Build a station metadata frame (station_id, station_name, lat, lng) and the destination-probability matrix: for each origin station s, the row is P(destination = d | origin = s), obtained by group-counting trip endpoints and normalizing.

That probability matrix is our feature table for Celldega. Rows are origin stations, columns are destination stations, values sum to 1 per row — the same shape you'd feed into a clustergram of expression data.

Clustering & UMAP

viz.make_station_clustergram runs hierarchical clustering via Celldega's clust.Matrix to produce both a rendered Clustergram widget and a {station_name: cluster_id} map. That map is the join key that lets the map render each station with its cluster color and compute one alpha-shape per cluster.

Separately, the probability matrix goes through a small scanpy pipeline (anndata → neighbors → UMAP) to get a 2-D embedding of each origin station by its behavioral similarity to others. Stations that tend to send riders to the same destinations end up near each other in UMAP space even if they sit on opposite sides of the city. That embedding becomes the second coordinate system on the map (see §8).

3. The two widgets

BikeFlowMapWidget (ours)

src/bike_network_traffic/widget.py is a tiny anywidget.AnyWidget subclass. Its whole job is to declare a set of traitlets and point at a bundled ES module:

class BikeFlowMapWidget(anywidget.AnyWidget):
    _esm = BUNDLE_PATH / "widget.js"

    stations           = traitlets.List(default_value=[]).tag(sync=True)

- [Supplied material]:
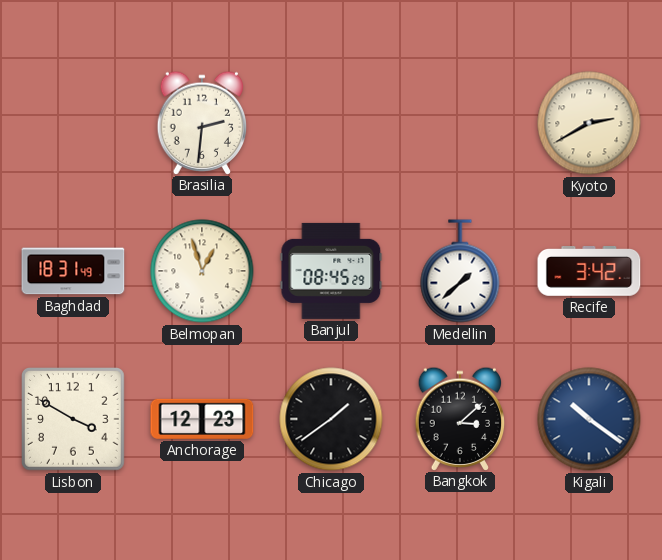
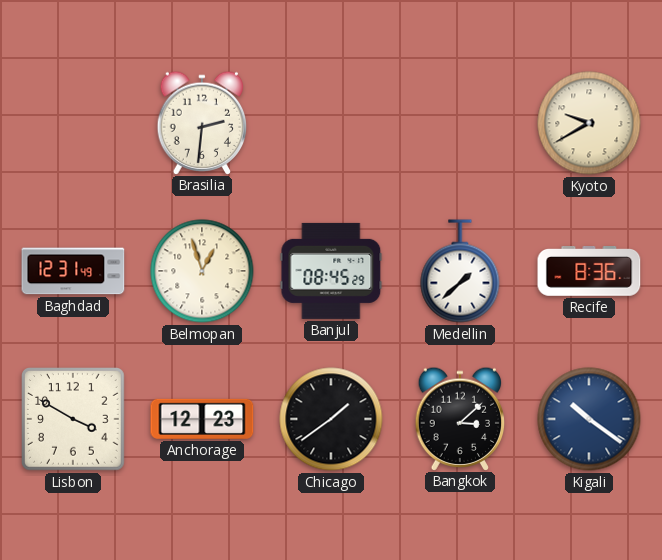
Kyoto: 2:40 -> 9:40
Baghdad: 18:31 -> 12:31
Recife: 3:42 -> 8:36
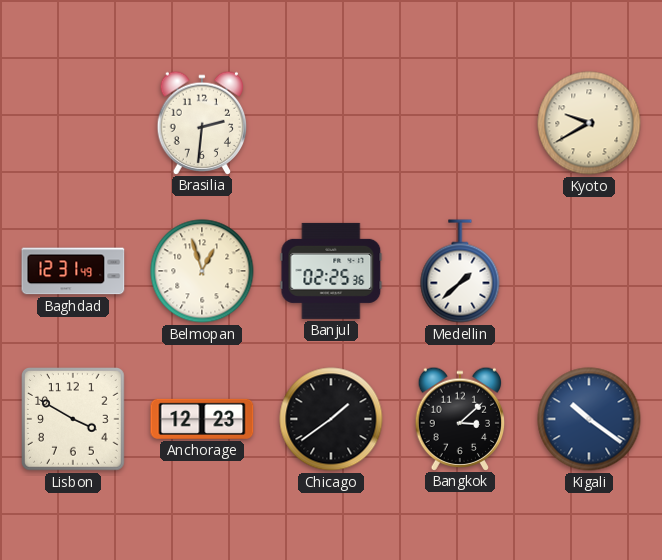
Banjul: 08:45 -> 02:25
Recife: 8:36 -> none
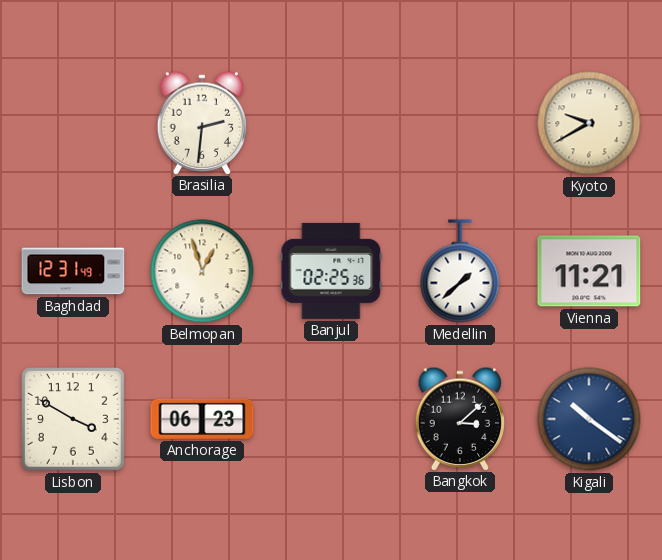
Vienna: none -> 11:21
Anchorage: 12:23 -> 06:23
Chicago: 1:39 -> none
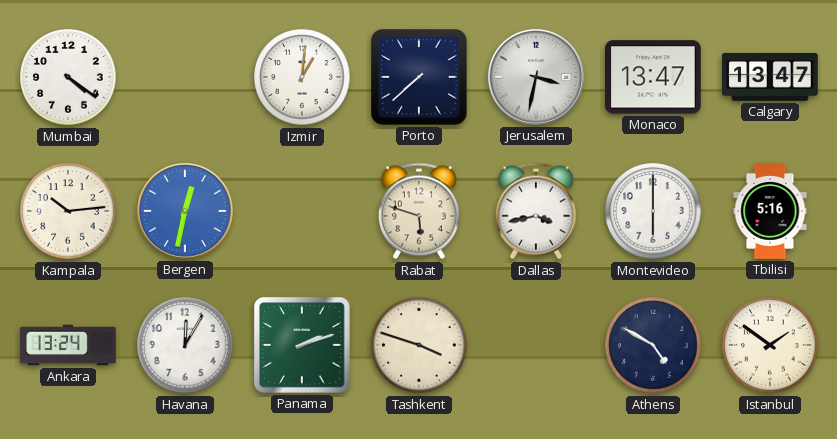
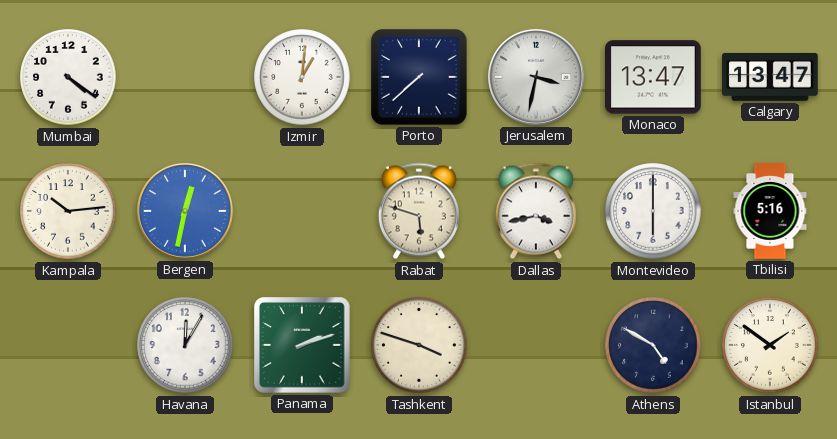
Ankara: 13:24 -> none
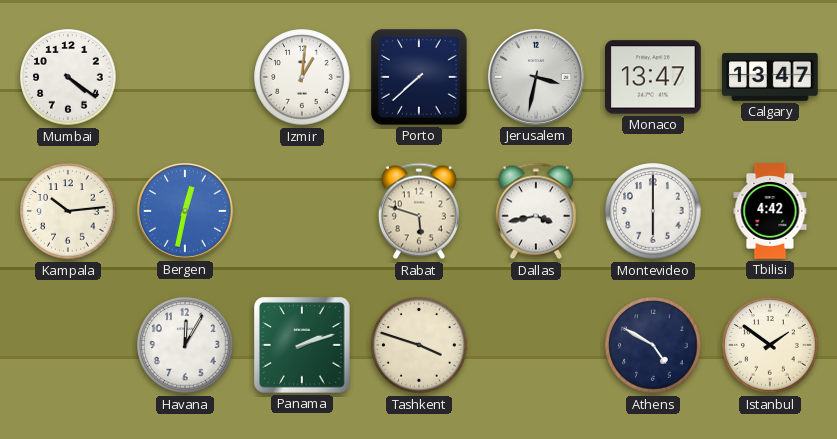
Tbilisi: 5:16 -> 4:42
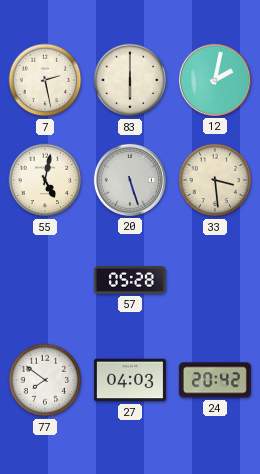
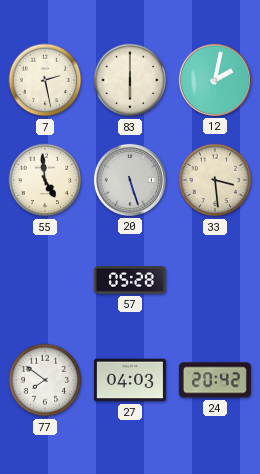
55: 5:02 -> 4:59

- [Exercise instructions]:
(1) From the bike-network write-up, list the columns it specifies for the station metadata frame.
(2) Resume the bike-network write-up from the point where it stops.
The material has no connection to the bike-network write-up.

- [Responses to the tasks]:
(1) station_id, station_name, lat, lng

(2)
    edge_index         = traitlets.Dict(default_value={}).tag(sync=True)
    click_info         = traitlets.Dict(default_value={}).tag(sync=True)
    selected_rows      = traitlets.List(default_value=[]).tag(sync=True)
    selected_cols      = traitlets.List(default_value=[]).tag(sync=True)
    matrix_axis_slice  = traitlets.Dict(default_value={}).tag(sync=True)
    palette_rgb        = traitlets.List(default_value=[]).tag(sync=True)
    spatial_mix        = traitlets.Float(0.0).tag(sync=True)
    cluster_polygons   = traitlets.Dict(default_value={}).tag(sync=True)
    alpha_index        = traitlets.Int(4).tag(sync=True)
    show_neighborhoods = traitlets.Bool(True).tag(sync=True)
    show_stations      = traitlets.Bool(True).tag(sync=True)
    # … plus cg_row_names / cg_col_names / matrix_slice_request_out, for jsdlink.

Everything tag(sync=True) is mirrored into the front-end model, and any JS-side model.set(…) call mirrors right back to Python. The JS bundle (js/bike_flow_map_widget.mjs, built with esbuild into widget.js) does all the rendering and interaction. The Python class almost never has to touch that state — the one Python-side observer is matrix_slice_request_out, which forwards map click requests into Celldega's matrix_slice_request traitlet.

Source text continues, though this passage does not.